When Hate-Mailers Are Narcissist Predators
Recently, I attended a class on writing columns for newspapers or magazines at the San Francisco Writers Conference. Our leader, Suzette Standring, did a marvelous job, but at the very ending of class something happened which needs further addressing: Recognizing narcissist-predators who hate-mail you.
A lady near me expressed concern that, while her blog had received 4.5 stars, the half-star-down was due to one individual’s enormously unhappy comments about her, her ideas, and ending with an actual personal attack on the author.
I could see the hurt on her face. She wondered aloud what she could have done differently and sought advice from her class members.
There was genuine compassion for her. Feedback included, “You cannot please everyone,” and all comments were in the direction of commiseration and getting past it. Yet the woman’s experience was so grave and disheartening.
I wanted to solve this potential hazard because my perspective came from an entirely different experience.
I had worked counterintelligence in the FBI for nearly three decades. Along with that came a certain degree of profiling of personalities. With it was a rather different perception of when such things happen and what they mean.
It is not a matter of taking the attack of a nemesis to heart, feeling bad about it, and suffering at some level, sometimes even questioning if one should continue to write columns.
Granted, some readers will make comments that truly are intended to be constructive criticism, and you should be thankful for them. But there is a clear distinction between those individuals and the one who makes a hate-filled attack.
The man who wrote so violently was, of course, a bully, which everyone understood, but he was much more than that.
The category in which this person fits is a combination of two defective personality traits—narcissist and predator. When married in the same brain, they become one of the worst that you could ever deal with—a narcissist-predator.
The personal psychological outlook of these individuals—be they men or women—is:
It is all about me, and I don’t care whether you live or die.
I used the example of macho drivers in Miami who, from the far-left lane, cut diagonally across four lanes of traffic, just so they can make their right turn off the highway. Almost anyone else confronted with this problem would either prepare better in their lane choice, or drive on a little farther and make the turn when it is safe. But not these individuals. They feel they have the right to do whatever they choose, and then go about doing it—the rest of you be damned.
Reactions from fellow drivers are yelling at the crazy man, tooting their horns, and showing the car and driver their middle finger, as they are left in his dust. Hopefully, there will have been no accidents as byproducts of this atrocious behavior. Then all will resume with the man dangerously on his way. But my take is different.
I will sit, right where I was as the man tore across the road, and begin to laugh.
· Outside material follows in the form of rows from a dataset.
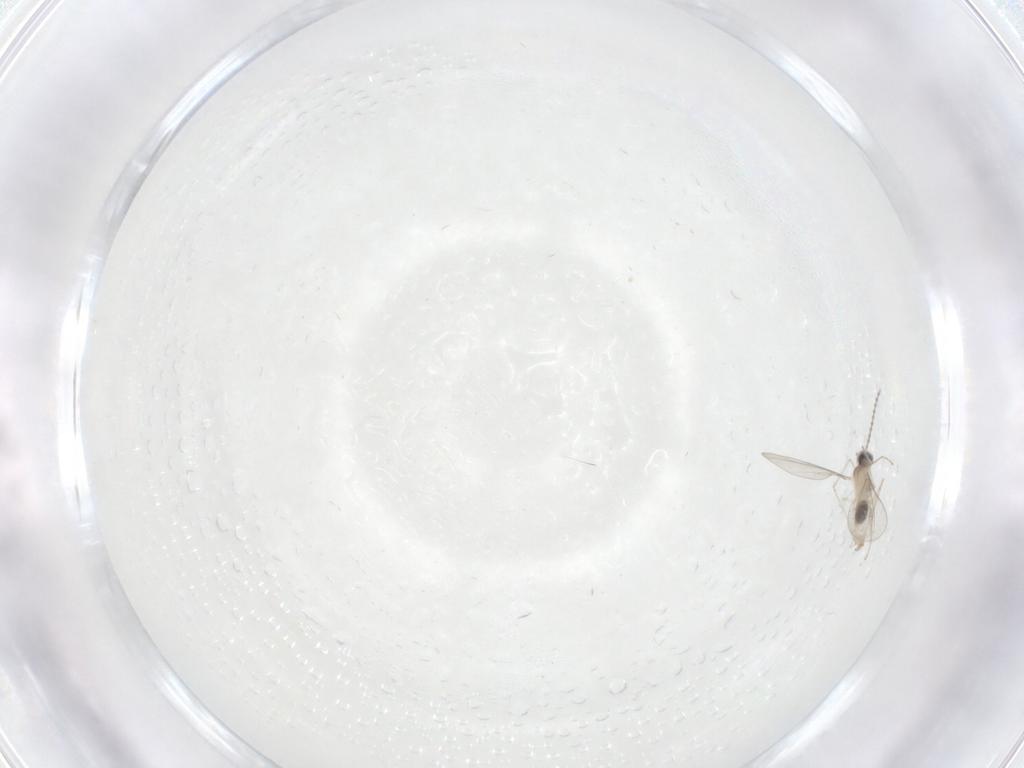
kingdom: Animalia
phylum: Arthropoda
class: Insecta
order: Diptera
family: Cecidomyiidae
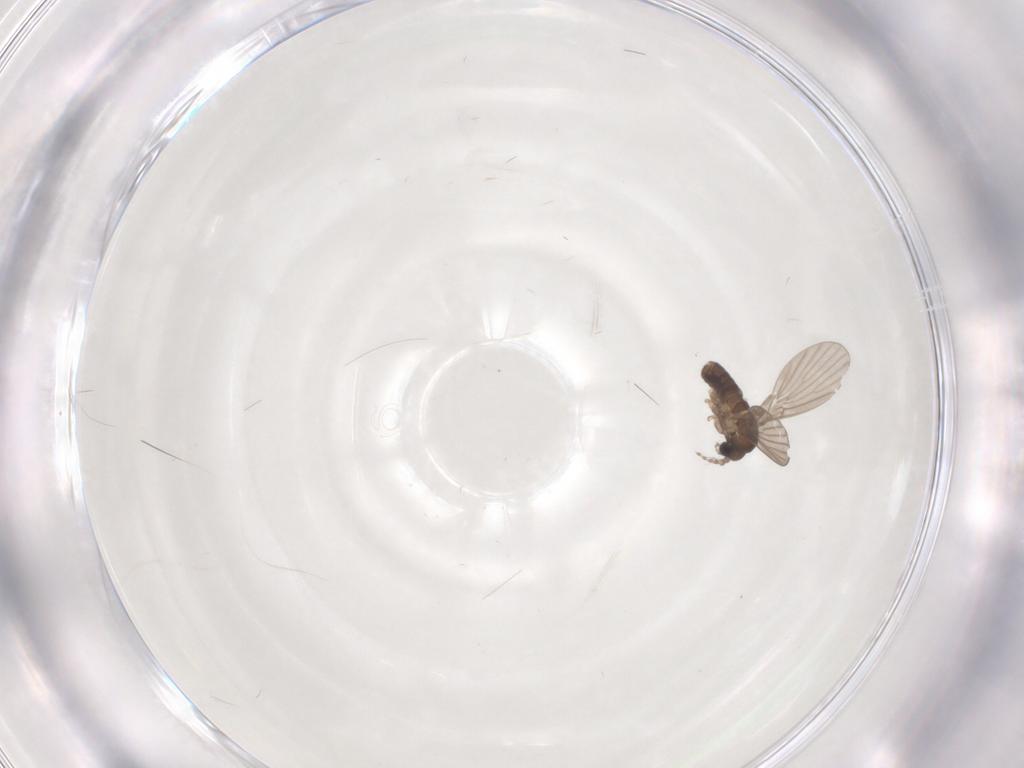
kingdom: Animalia
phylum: Arthropoda
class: Insecta
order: Diptera
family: Psychodidae
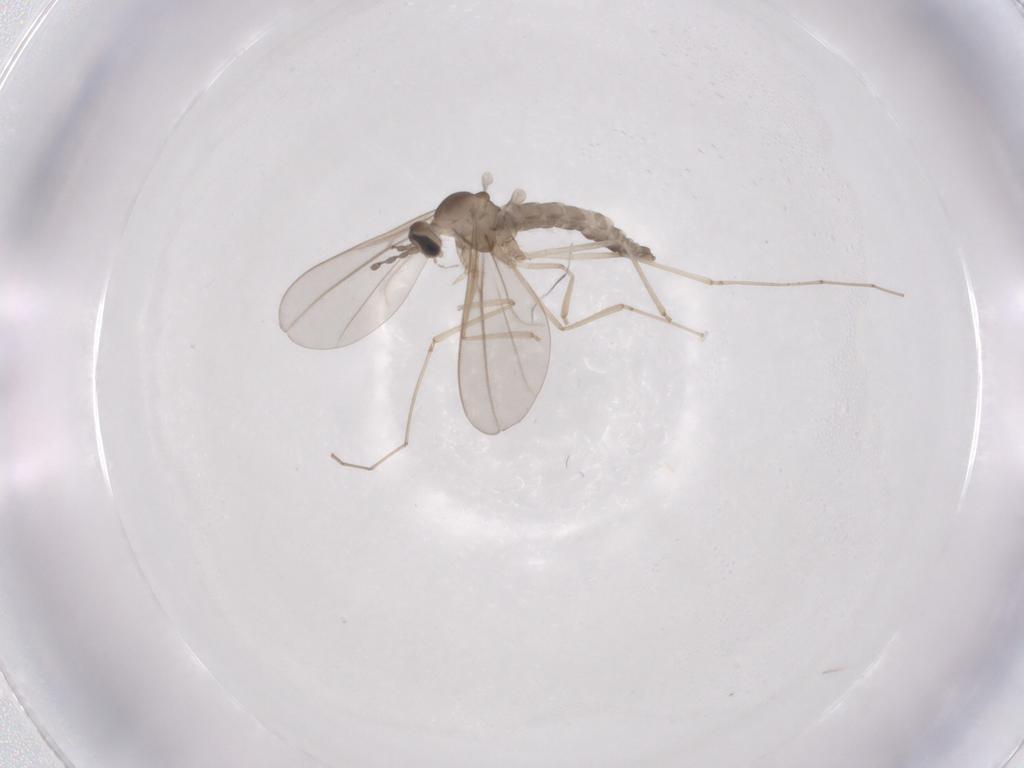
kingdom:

Sometimes the person in a nearby car, and always those in mine, still upset at what had happened, cannot possibly imagine what I am thinking. But it is quite simple.
In ten seconds, the seeming madman has given us his personality profile. It is all about him, and he doesn’t care if we live or die. Further, I explained to my fellow classmates, this man would be going home that same night and would likely beat his wife—because that is what he is. His world does not just revolve around himself; his entire world is him, and no one else is even in a close second place.
With this, my instructor and classmates seemed surprised, but took it all in.
My point was partially summed up by another student, “Haters gonna hate.” But it is really more, and a bit different.
The narcissist-predator brains do not really hate, although it may look like that to the unschooled. Their actions have nothing to do with the thoughts or feelings of the one being hurt. Those left in their emotional wake are far from something they would even consider.
My admonition to my classmates was not to feel the hurt and then get over it, but to realize—and as immediately as possible—that their nemesis is really a narcissist-predator. He is not trying to be constructive in his criticism, and he doesn’t really have a point that is worth making, you see, because his perspective is so far off the mark from “the rest of us.”
Assess him quickly, fast enough so you don’t let his so-negative vibes ruin your day. Keep yourself standing outside of whatever box he is in, and if you begin to find yourself there, quick like a bunny, jump out of it, then turn around to see the death and destruction that these defective personalities leave littered behind them. Don’t let yourself get caught in the jetsam-filled waters.
If you can, mentally, stand back, with a psychological-first-responder’s brain, and realize almost immediately what you are dealing with. You, too, might be able to laugh at what has happened, because nothing he has written or said is really about you.
Not even, “Ignore it,” is a proper reaction, because then he has made it in under your skin. Don’t let him in. And it isn’t even like the water running off of a duck’s back, because that still puts you near to him, far too close to his personal variation of crazy.
The goal of this essay is for you, the writer, to be able to analyze what has come at you, perceive the emitter of the information, and realize this has nothing to do with you, what you have written, and is so far away from the meritorious validity of your piece that you actually can laugh, because you do understand what just occurred. You have escaped the clutches of a narcissist-predator and are better off for it.
Then when a nearby friend, somewhat astonished, asks you in a bewildered fashion, what you could possibly be laughing at, now you can tell her. That friend, too, might be able to laugh when this happens in her future.